EXTRAIT PROPOSÉ>

Il ne présuppose rien, elle ne présuppose rien du langage. Elle montrera simplement comment le langage et la langue se forment nécessairement en fonction de certains rapports des images et des signes. Cette fois-ci, cette sémiotique se passera radicalement de la notion de signifiant, ne connaîtra que les notions d’images et de signes. Et en tirera un air comme délicieusement démodé et s’appellera vraiment sémiotique. Sémiotique dont la linguistique ne sera plus qu’un cas particulier. Si bien que maintenant, j’emploierai les deux mots : Sémiologie et sémiotique, avec le sous-entendu suivant : la sémiotique est d’inspiration langagière, je dis pas qu’elle soit linguistique puisque la linguistique n’en fait plus partie ; la sémiotique est d’inspiration langagière. Non ! Là ! Pardon, là ! La sémiologie, la sémiologie est d’inspiration langagière. La sémiotique trouve son inspiration dans les images et le signes et ne présuppose rien du langage.

Dans ma confidence personnelle évidement, c’est la première partie qui m’a moi... la seconde partie m’intéresse énormément et la troisième comme elle découle de la première et de la seconde, pas de problème ! pas de problème ! et la troisième, elle va de soi, alors... Donc aujourd’hui, aujourd’hui et la prochaine fois j’aurai besoin de... à mon avis d’une séance et demi, ça va être les lieux communs, une série de lieux communs sur la linguistique. Je commence donc par la première question et tout de suite quand même il faut trouver quelque chose qui moi, m’intéresse. Je me demande si cette premiére question, ça s’est pas déjà passé une fois, une fois dans un tout autre domaine, évidemment dans la philosophie. Car je vais vous dire la première chose, vous me répondrez que ça nous aide pas à comprendre, j’aimerai que ça vous aide à comprendre. Christian Metz est kantien. Et Dieu ! Quel plus beau compliment lui faire ! Ce qui m’étonne c’est qu’il n’a pas l’air de le savoir, mais il est profondément kantien. Qu’est-ce que veut dire "être kantien" quand on s’occupe de cinéma ? Voilà.

Données textuelles extraites des pages>
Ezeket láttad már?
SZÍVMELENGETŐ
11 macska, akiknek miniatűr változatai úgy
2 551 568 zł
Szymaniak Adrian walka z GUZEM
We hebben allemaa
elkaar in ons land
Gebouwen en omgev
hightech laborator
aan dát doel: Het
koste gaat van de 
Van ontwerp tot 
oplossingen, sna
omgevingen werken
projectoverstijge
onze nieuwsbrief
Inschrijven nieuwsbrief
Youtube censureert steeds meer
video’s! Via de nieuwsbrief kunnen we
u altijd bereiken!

TRAVAIL À FAIRE>
(a) Les affirmations suivantes s'accordent-elles avec l'extrait sur la sémiotique ? (i) La sémiotique décrite recourt à la notion de signifiant. (ii) La linguistique ne sera plus qu'un cas particulier de la sémiotique. (iii) Christian Metz semble savoir qu'il est kantien. Répondez par oui ou par non en citant les mots décisifs de l'extrait.
(b) Résumez l'extrait sur la sémiotique en deux phrases.
(c) Reprenez l'extrait sur la sémiotique à la suite de sa dernière phrase.

CORRIGÉ DES EXERCICES>
(a)
(i) Non : « cette sémiotique se passera radicalement de la notion de signifiant ».
(ii) Oui : « Sémiotique dont la linguistique ne sera plus qu’un cas particulier. »
(iii) Non : « Ce qui m’étonne c’est qu’il n’a pas l’air de le savoir, mais il est profondément kantien. »

(b) L'extrait oppose la sémiologie, d'inspiration langagière, à une sémiotique qui se passe de la notion de signifiant, ne connaît que les images et les signes et dont la linguistique n'est plus qu'un cas particulier. Il annonce ensuite une série de lieux communs sur la linguistique et affirme que Christian Metz est profondément kantien sans avoir l'air de le savoir.

(c)
Lorsque Kant invente, crée une philosophie qu’il va appeler la philosophie critique en donnant à "critique" un sens assez spécial, le bouleversement qu’apportera la philosophie, la tentative kantienne permettra à beaucoup d’auteurs de diviser l’histoire de la philosophie en une période très critique avant Kant et une période critique et postcritique, donc après Kant. Or, au plus simple comment se distingue les deux périodes ? La vieille période précritique, si on fait une lecture rétroactive - une lecture rétroactive ça n’est légitime que lors des conditions de grande prudence - mais une fois que Kant est là, on peut se dire et bah qu’est-ce qu’était Platon ? qu’est-ce qu’il faisait Platon, alors... Platon c’était l’après critique. C’était le grand moment d’une philosophie très critique. En quoi on reconnaissait ce grand moment d’une philosophie très critique ? Platon demandait " qu’est-ce que... ?". Et il pensait même que faire de la philosophie c’était demander "qu’est-ce que... ?", "qu’est-ce que ceci ?", "qu’est-ce que cela ?". Bon, par-là, il dirait c’est pas le genre "qu’est-ce que ou ainsi..." il a fallu beaucoup de gens parce qu’il y a beaucoup de gens qui ne sont pas d’accord avec la question "qu’est-ce que... ? Est-ce que c’est la bonne question ? Il ne suffit pas de poser les questions dans la vie, encore il faut qu’elle soit la bonne question, vous comprenez ? Qu’est-ce qui vous dit que c’est bien de demander "qu’est-ce que... ?" Peut-être que c’est pas ça qu’il faut demander ? Furent de grands moments dans la philosophie, les ruptures avec les questions "qu’est-ce que ?" par exemple Leibnitz un de ces jours, il a dit : il faut pas demander "qu’est-ce que ? " il faut demander "pourquoi... ?". C’est que c’est pas pareil comme question.

Alors Socrate, il se trouve dans un monde où les gens se demandent "qu’est-ce que... ?". Il demande "qui... ?" Qui c’est qui ... qui c’est qui est juste dans la Cité ?". Socrate, il arrive, il rigole, il dit : "qui c’est qui est juste dans la Cité ? Ça veut rien dire, c’est pas une question. Surtout, vous ne saurez jamais qui est juste dans la cité si vous avez pas d’abord demandé : qu’est ce que la justice ? Mais oui, ça va de soi ! pas du tout, ça va pas de soi ! C’est ce qu’on appelle les sophistes, c’est des gens qui disent : pas du tout ! Qu’est-ce que la justice ? Mais c’est des questions d’abstraction ! On peut jamais répondre à une question comme ça ! C’est des questions sans réponse ! C’est des fausses questions. Il faut maintenir la question " Qui est juste ?". Et c’est au niveau de "qui est juste ?" que là tout se passe et que la réflexion doit passer et que les épreuves doivent passer.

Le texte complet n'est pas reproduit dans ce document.